→ Job:
Every record below is to be restated word for word, and no picture is to be copied.

Data records
▬▬▬▬▬▬

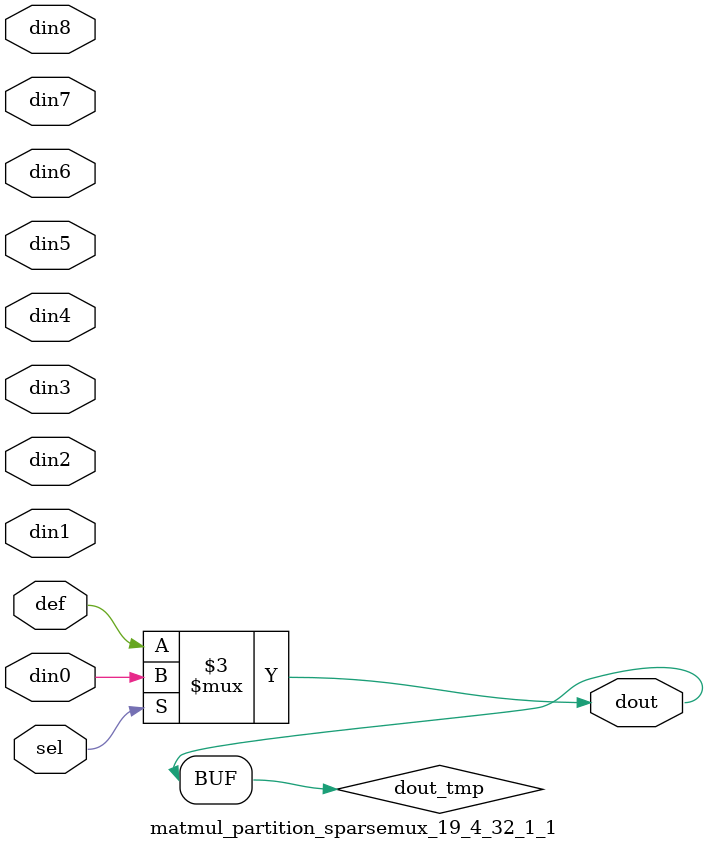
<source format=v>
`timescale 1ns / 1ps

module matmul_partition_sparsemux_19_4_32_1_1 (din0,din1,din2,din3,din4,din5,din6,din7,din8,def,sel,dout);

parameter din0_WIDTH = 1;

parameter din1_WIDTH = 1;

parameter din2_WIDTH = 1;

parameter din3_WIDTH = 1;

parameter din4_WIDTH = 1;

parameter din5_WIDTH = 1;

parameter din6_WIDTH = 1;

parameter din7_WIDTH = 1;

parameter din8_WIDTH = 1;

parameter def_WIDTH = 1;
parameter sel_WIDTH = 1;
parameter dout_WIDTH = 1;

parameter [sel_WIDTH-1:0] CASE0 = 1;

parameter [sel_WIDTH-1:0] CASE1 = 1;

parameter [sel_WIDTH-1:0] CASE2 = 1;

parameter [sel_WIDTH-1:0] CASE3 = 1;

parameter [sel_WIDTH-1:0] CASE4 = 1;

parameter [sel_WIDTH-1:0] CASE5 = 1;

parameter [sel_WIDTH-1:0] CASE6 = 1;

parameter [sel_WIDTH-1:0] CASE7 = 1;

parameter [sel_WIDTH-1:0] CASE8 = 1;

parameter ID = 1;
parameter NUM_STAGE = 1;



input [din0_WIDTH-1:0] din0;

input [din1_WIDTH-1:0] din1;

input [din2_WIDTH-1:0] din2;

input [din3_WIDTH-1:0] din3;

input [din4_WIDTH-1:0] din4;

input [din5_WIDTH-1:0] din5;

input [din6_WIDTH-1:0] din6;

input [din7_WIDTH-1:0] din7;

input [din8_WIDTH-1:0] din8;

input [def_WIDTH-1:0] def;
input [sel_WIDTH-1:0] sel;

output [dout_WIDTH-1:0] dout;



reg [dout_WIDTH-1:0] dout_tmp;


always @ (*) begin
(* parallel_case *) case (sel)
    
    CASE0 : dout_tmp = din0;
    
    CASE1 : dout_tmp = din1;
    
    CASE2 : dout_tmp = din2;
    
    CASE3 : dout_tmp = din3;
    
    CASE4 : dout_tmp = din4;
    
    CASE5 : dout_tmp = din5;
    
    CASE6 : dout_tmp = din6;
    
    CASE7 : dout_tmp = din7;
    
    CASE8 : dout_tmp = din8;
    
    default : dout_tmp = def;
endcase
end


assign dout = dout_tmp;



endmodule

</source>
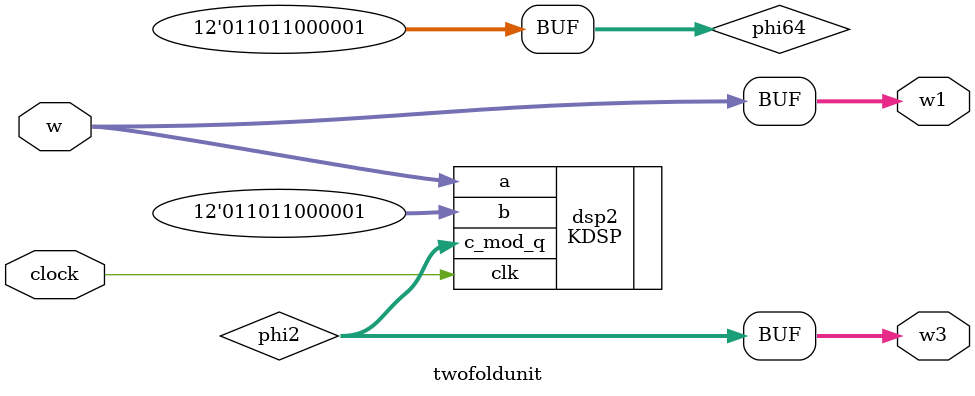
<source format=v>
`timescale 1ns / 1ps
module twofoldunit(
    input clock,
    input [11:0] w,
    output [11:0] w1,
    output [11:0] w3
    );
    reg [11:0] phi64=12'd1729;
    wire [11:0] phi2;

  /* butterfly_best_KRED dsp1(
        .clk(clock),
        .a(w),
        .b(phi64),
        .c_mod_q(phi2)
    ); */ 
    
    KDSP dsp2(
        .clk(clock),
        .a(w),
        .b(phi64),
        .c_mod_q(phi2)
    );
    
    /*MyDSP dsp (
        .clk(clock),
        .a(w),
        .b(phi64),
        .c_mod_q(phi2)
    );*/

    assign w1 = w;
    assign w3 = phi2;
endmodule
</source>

▬▬▬▬▬▬

→ Response to the exercise:
<source format=v>
`timescale 1ns / 1ps

module matmul_partition_sparsemux_19_4_32_1_1 (din0,din1,din2,din3,din4,din5,din6,din7,din8,def,sel,dout);

parameter din0_WIDTH = 1;

parameter din1_WIDTH = 1;

parameter din2_WIDTH = 1;

parameter din3_WIDTH = 1;

parameter din4_WIDTH = 1;

parameter din5_WIDTH = 1;

parameter din6_WIDTH = 1;

parameter din7_WIDTH = 1;

parameter din8_WIDTH = 1;

parameter def_WIDTH = 1;
parameter sel_WIDTH = 1;
parameter dout_WIDTH = 1;

parameter [sel_WIDTH-1:0] CASE0 = 1;

parameter [sel_WIDTH-1:0] CASE1 = 1;

parameter [sel_WIDTH-1:0] CASE2 = 1;

parameter [sel_WIDTH-1:0] CASE3 = 1;

parameter [sel_WIDTH-1:0] CASE4 = 1;

parameter [sel_WIDTH-1:0] CASE5 = 1;

parameter [sel_WIDTH-1:0] CASE6 = 1;

parameter [sel_WIDTH-1:0] CASE7 = 1;

parameter [sel_WIDTH-1:0] CASE8 = 1;

parameter ID = 1;
parameter NUM_STAGE = 1;



input [din0_WIDTH-1:0] din0;

input [din1_WIDTH-1:0] din1;

input [din2_WIDTH-1:0] din2;

input [din3_WIDTH-1:0] din3;

input [din4_WIDTH-1:0] din4;

input [din5_WIDTH-1:0] din5;

input [din6_WIDTH-1:0] din6;

input [din7_WIDTH-1:0] din7;

input [din8_WIDTH-1:0] din8;

input [def_WIDTH-1:0] def;
input [sel_WIDTH-1:0] sel;

output [dout_WIDTH-1:0] dout;



reg [dout_WIDTH-1:0] dout_tmp;


always @ (*) begin
(* parallel_case *) case (sel)
    
    CASE0 : dout_tmp = din0;
    
    CASE1 : dout_tmp = din1;
    
    CASE2 : dout_tmp = din2;
    
    CASE3 : dout_tmp = din3;
    
    CASE4 : dout_tmp = din4;
    
    CASE5 : dout_tmp = din5;
    
    CASE6 : dout_tmp = din6;
    
    CASE7 : dout_tmp = din7;
    
    CASE8 : dout_tmp = din8;
    
    default : dout_tmp = def;
endcase
end


assign dout = dout_tmp;



endmodule

</source>
<source format=v>
`timescale 1ns / 1ps
module twofoldunit(
    input clock,
    input [11:0] w,
    output [11:0] w1,
    output [11:0] w3
    );
    reg [11:0] phi64=12'd1729;
    wire [11:0] phi2;

  /* butterfly_best_KRED dsp1(
        .clk(clock),
        .a(w),
        .b(phi64),
        .c_mod_q(phi2)
    ); */ 
    
    KDSP dsp2(
        .clk(clock),
        .a(w),
        .b(phi64),
        .c_mod_q(phi2)
    );
    
    /*MyDSP dsp (
        .clk(clock),
        .a(w),
        .b(phi64),
        .c_mod_q(phi2)
    );*/

    assign w1 = w;
    assign w3 = phi2;
endmodule
</source>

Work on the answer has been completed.